Diperlukan terobosan untuk menjangkau mereka, baik melalui sekolah mobile, pembelajaran jarak jauh, maupun pemanfaatan teknologi informasi secara cerdas sesuai kondisi setempat.

Gagasan ini selaras dengan perspektif struktural fungsional dalam sosiologi pendidikan, yang menekankan pentingnya pendidikan sebagai sarana untuk memenuhi kebutuhan sistem sosial yang lebih luas. Dengan merancang pendidikan yang inklusif dan adaptif terhadap karakteristik daerah, maka pendidikan dapat berkontribusi positif bagi pembangunan dan kohesi sosial di NTT.

Pilkada NTT 2024 seharusnya menjadi momentum bagi para calon pemimpin untuk tidak sekadar meraih kekuasaan, tapi juga memikirkan masa depan generasi muda NTT melalui pendidikan yang visioner dan kontekstual.

Visi-misi yang ditawarkan tidak boleh hanya menjadi retorika, tapi harus merefleksikan kepekaan terhadap akar masalah dan kearifan dalam melihat potensi daerah.
================
Instruksi Kerja: Dapatkah Anda menuliskan ulang bagian teks tentang pendidikan di NTT di atas, dari "Gagasan ini selaras" sampai "sosial di NTT.", tanpa mengubah satu kata pun?

Bahan yang Disediakan:
================
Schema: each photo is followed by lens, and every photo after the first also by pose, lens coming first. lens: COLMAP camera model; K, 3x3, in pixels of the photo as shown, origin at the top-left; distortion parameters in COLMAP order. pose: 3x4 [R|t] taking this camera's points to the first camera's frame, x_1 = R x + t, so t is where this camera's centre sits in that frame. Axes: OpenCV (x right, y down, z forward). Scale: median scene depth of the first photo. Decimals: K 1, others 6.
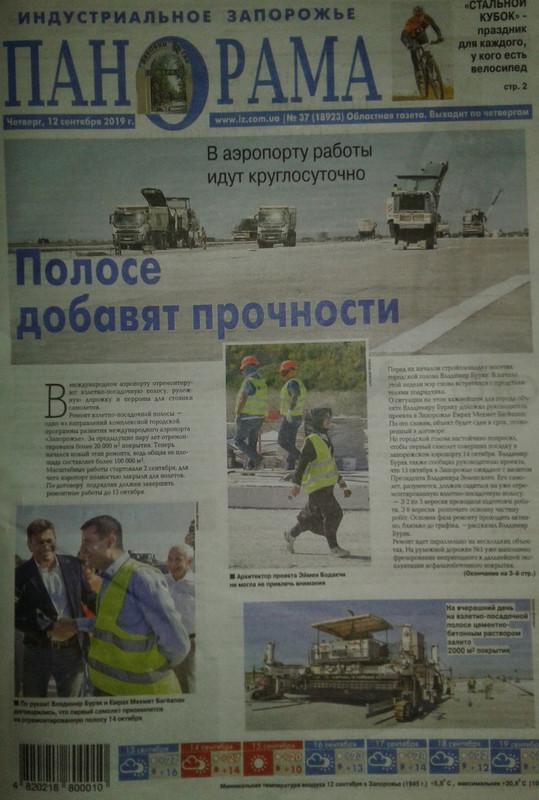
================
Jawaban Tertulis:
Gagasan ini selaras dengan perspektif struktural fungsional dalam sosiologi pendidikan, yang menekankan pentingnya pendidikan sebagai sarana untuk memenuhi kebutuhan sistem sosial yang lebih luas. Dengan merancang pendidikan yang inklusif dan adaptif terhadap karakteristik daerah, maka pendidikan dapat berkontribusi positif bagi pembangunan dan kohesi sosial di NTT.